On 26/05/2011, at 1:12 PM, Ken Wesson wrote:
> On Wed, May 25, 2011 at 10:22 PM, Andreas Kostler
> <[email protected]> wrote:
>> Yes and no. I need efficient two way lookup.
>>
>> So, I need to do something like
>> For every key in {12 "a" 23 "aa" 234 "aaaa"}
>> Get the token in a map that is organised like this:
>> {token1 id1 token2 id2 token2 id3}
>>
>> Naively, I could have two maps with the reverse lookups.
>> l1 = {token1 id1 token2 id2 token3 id3}
>> reverse = {id1 token1 id2 token2 ...}
>>
>> Given that there will be many, many tokens this seems a bit too much
>> overhead.
>>
>> You could basically do a binarySearch on a sorted hash map (sorted by vals
>> (e.g. ids)) but I thought
>> doing the search on a vec of vectors would be more efficient and the vec of
>> vecs representation would
>> be more compact.
>>
>> I guess that's what I'm trying to figure out.
>>
>> Andreas
>>
>> P.S. Lookup by token is more frequent than lookup by id, hence the bin
>> search on id.
>
> If the token and id sets are disjoint (no single object can ever
> appear as each -- only one of those at most) then you can use a single
> map with a function put defined as:
>
> (defn put [m k v]
> (assoc (assoc m k v) v k))
>
> which adds mappings in both directions.
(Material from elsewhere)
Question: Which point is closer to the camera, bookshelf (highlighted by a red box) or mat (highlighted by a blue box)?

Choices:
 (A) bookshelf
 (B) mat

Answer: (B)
Then just use (m k) or (m v)
> to perform lookups in either direction. The overhead may be less than
> with two separate hashmaps, and the code is certainly simpler.
>
Hi Ken,
That indeed could be useful. What are your thoughts on the proposed solution of
representing
sparse vectors as maps (id-> val)? Having a vec of vector or a map with ids and
vals vectors
{:ids [vec of ids] :vals [vec of val]} is just a lot easier to deal with for
calculations. E.g normalisation
;; For a sparse vector as map
(defn normalise-m [m]
(let [vals (vals m)
keys (keys m)
l (Math/sqrt (reduce + (map #(* % %) vals)))]
(zipmap keys (map #(/ % l) vals))))
;; For a map of id/val vecs
(defn normalise [sv]
(let [l (Math/sqrt (reduce + (map #(* % %) (:vals sv))))]
{:i (:i sv) :vals (map #(/ % l) (:vals sv))}))
The latter outperforms the former by more than a factor of 10.
Has anyone used sparse vectors or think of a reasonable implementation?